In a global market cluttered with brands, retailers need to rethink the role real estate plays in their business strategy, said Tony Marano, chief executive officer of the Americas for Cushman & Wakefield.
Marano said in a presentation that the “traditional notion of real estate has evolved into a value proposition that you may not fully appreciate.”
Consumers are swamped with 3,000 to 6,000 media messages each day, he said, so companies need to cut through the din, and they are increasingly using real estate strategies to do just that. Retailers can win the competitive battle by creating an in-store shopping experience for consumers that also leverages the right location in an existing or emerging market.
By implementing a new real estate strategy, “consumers are provided with a total experience of your brand instead of just another opportunity to purchase your product.” Marano said this results in an unbreakable bond with a retailer’s brand.

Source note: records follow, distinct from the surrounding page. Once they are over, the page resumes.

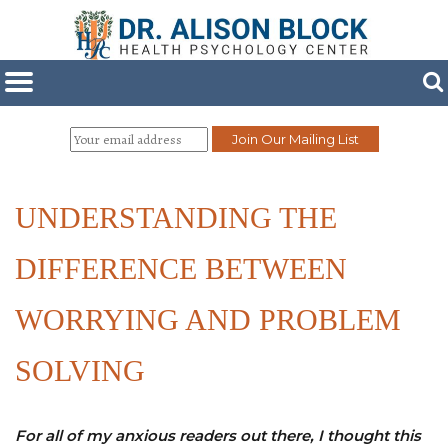
UNDERSTANDING THE
DIFFERENCE BETWEEN
WORRYING AND PROBLEM
SOLVING
For all of my anxious readers out there, I thought this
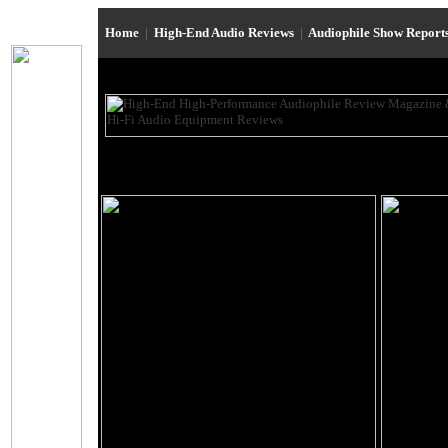
Home
|
High-End Audio Reviews
|
Audiophile Show Report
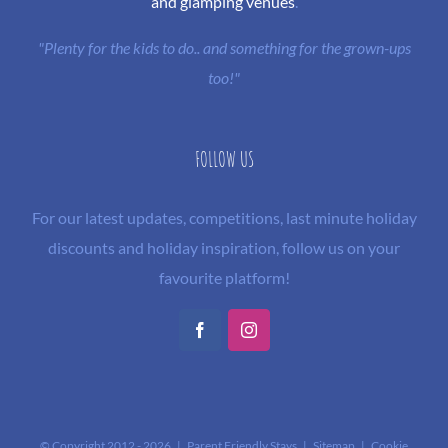
and glamping venues
.
"Plenty for the kids to do.. and something for the grown-ups
too!"
FOLLOW US
For our latest updates, competitions, last minute holiday
discounts and holiday inspiration, follow us on your
favourite platform!
Facebook
Instagram
© Copyright 2012 -
2026 | Parent Friendly Stays |
Sitemap
|
Cookie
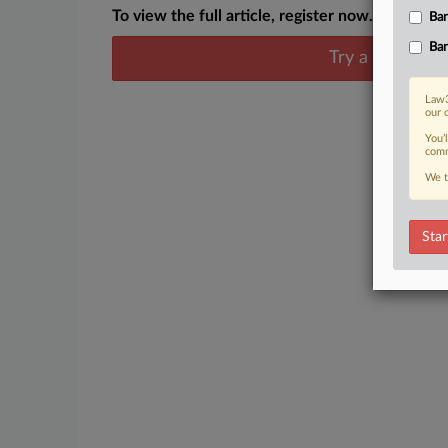
To view the full article, register now.
Ban
Ban
Try a seven day
Law3
our 
You’
comm
We t
Star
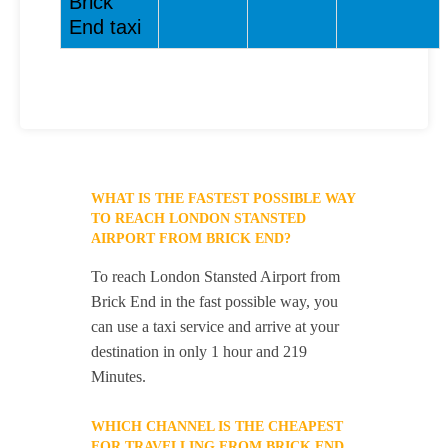
Brick
End taxi
WHAT IS THE FASTEST POSSIBLE WAY
TO REACH LONDON STANSTED
AIRPORT FROM BRICK END?
To reach London Stansted Airport from
Brick End in the fast possible way, you
can use a taxi service and arrive at your
destination in only 1 hour and 219
Minutes.
WHICH CHANNEL IS THE CHEAPEST
FOR TRAVELLING FROM BRICK END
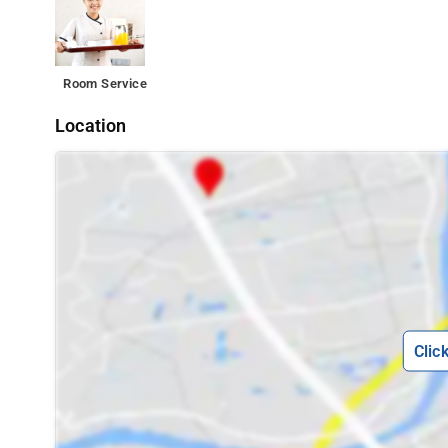
Room Service
Location
Clic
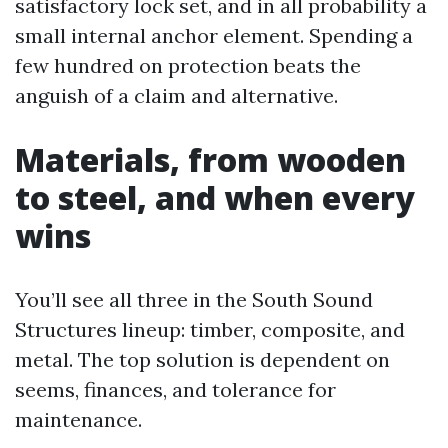
satisfactory lock set, and in all probability a
small internal anchor element. Spending a
few hundred on protection beats the
anguish of a claim and alternative.
Materials, from wooden
to steel, and when every
wins
You’ll see all three in the South Sound
Structures lineup: timber, composite, and
metal. The top solution is dependent on
seems, finances, and tolerance for
maintenance.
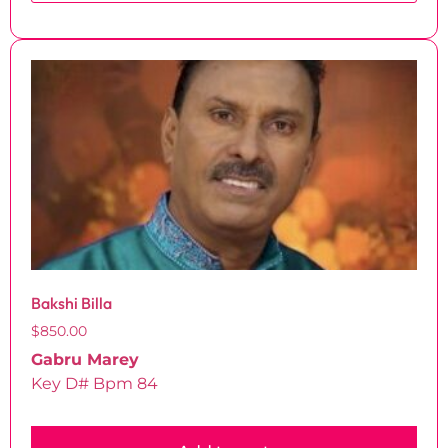
Bakshi Billa
$
850.00
Gabru Marey
Key D# Bpm 84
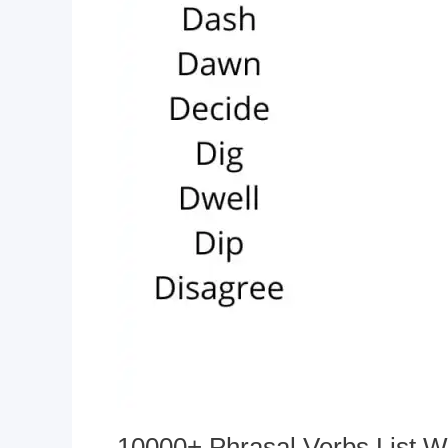
10000+ Phrasal Verbs List W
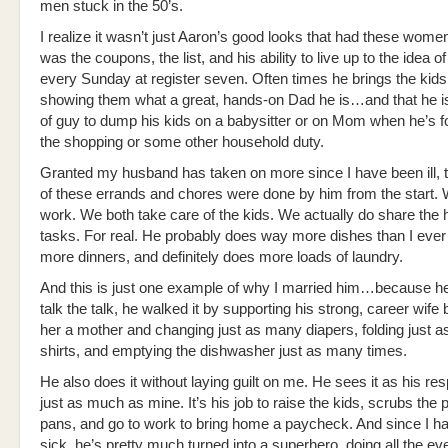
men stuck in the 50’s.
I realize it wasn’t just Aaron’s good looks that had these women i
was the coupons, the list, and his ability to live up to the idea of
every Sunday at register seven. Often times he brings the kids,
showing them what a great, hands-on Dad he is…and that he is
of guy to dump his kids on a babysitter or on Mom when he’s f
the shopping or some other household duty.
Granted my husband has taken on more since I have been ill, t
of these errands and chores were done by him from the start.
work. We both take care of the kids. We actually do share the
tasks. For real. He probably does way more dishes than I ever
more dinners, and definitely does more loads of laundry.
And this is just one example of why I married him…because he 
talk the talk, he walked it by supporting his strong, career wif
her a mother and changing just as many diapers, folding just 
shirts, and emptying the dishwasher just as many times.
He also does it without laying guilt on me. He sees it as his res
just as much as mine. It’s his job to raise the kids, scrubs the 
pans, and go to work to bring home a paycheck. And since I h
sick, he’s pretty much turned into a superhero, doing all the e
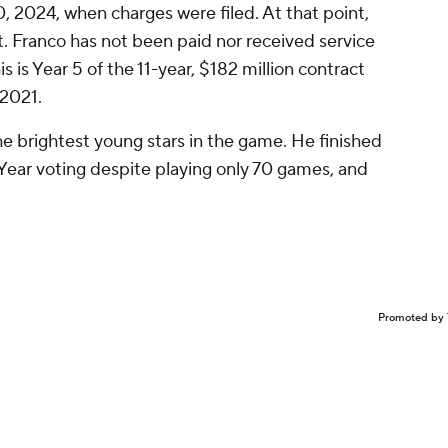
0, 2024, when charges were filed. At that point,
st. Franco has not been paid nor received service
is is Year 5 of the 11-year, $182 million contract
2021.
e brightest young stars in the game. He finished
 Year voting despite playing only 70 games, and
Promoted by 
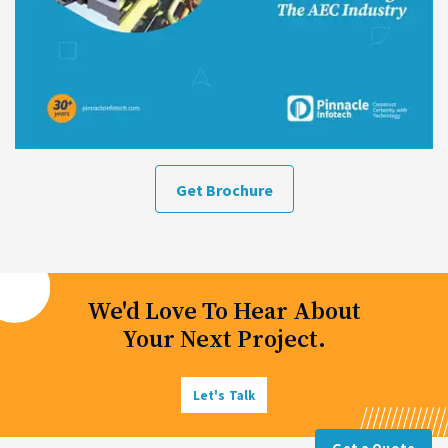
Get Brochure
We'd Love To Hear About
Your Next Project.
Let's Talk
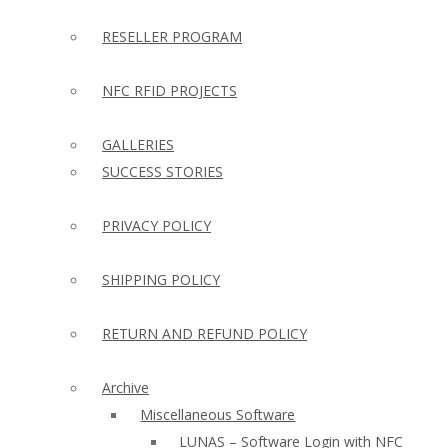
RESELLER PROGRAM
NFC RFID PROJECTS
GALLERIES
SUCCESS STORIES
PRIVACY POLICY
SHIPPING POLICY
RETURN AND REFUND POLICY
Archive
Miscellaneous Software
LUNAS – Software Login with NFC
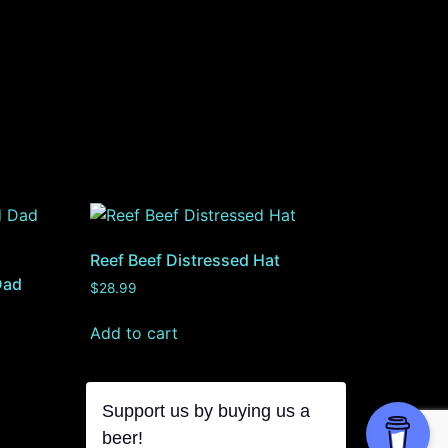
Reef Beef Distressed Hat
Dad
$
28.99
Add to cart
Support us by buying us a
beer!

The idea is to take a real estate strategy and marry it to a marketing strategy. “You create a three-dimensional experience for the consumer,” which “holds onto a consumer,” keeping him or her in the store longer, he said. It’s what the Apple stores do so well.
The ceo said the strategy goes beyond the traditional real estate methods of shopping center leasing, “where you’re the tenant and you pay the landlord the rent.” The new approach is akin to working in partnership with real estate firms.
At Cushman & Wakefield, the marketing/real estate strategy involves urban street location sites “housed in prime real estate,” Marano said. The real estate value is affected by supply and demand, “but locations also reach a premium based on exposure to global consumers.”
Marano said with rents exceeding $1,300 a square foot on Fifth Avenue, “a new dynamic is needed to leverage your ability to pay the rent. You need visibility by leveraging this reality with the new metric.”
It is also important to consider new markets, he said. Current hot spots include: the Financial District in Lower Manhattan, plus the outer boroughs in New York; St. Petersburg in Russia, which targets Eastern Europeans; London; Macau, “which will be the Las Vegas of the East,” and Warsaw, “part of the new Europe” that is packed “with new intellectuals and young people wanting to spend money.”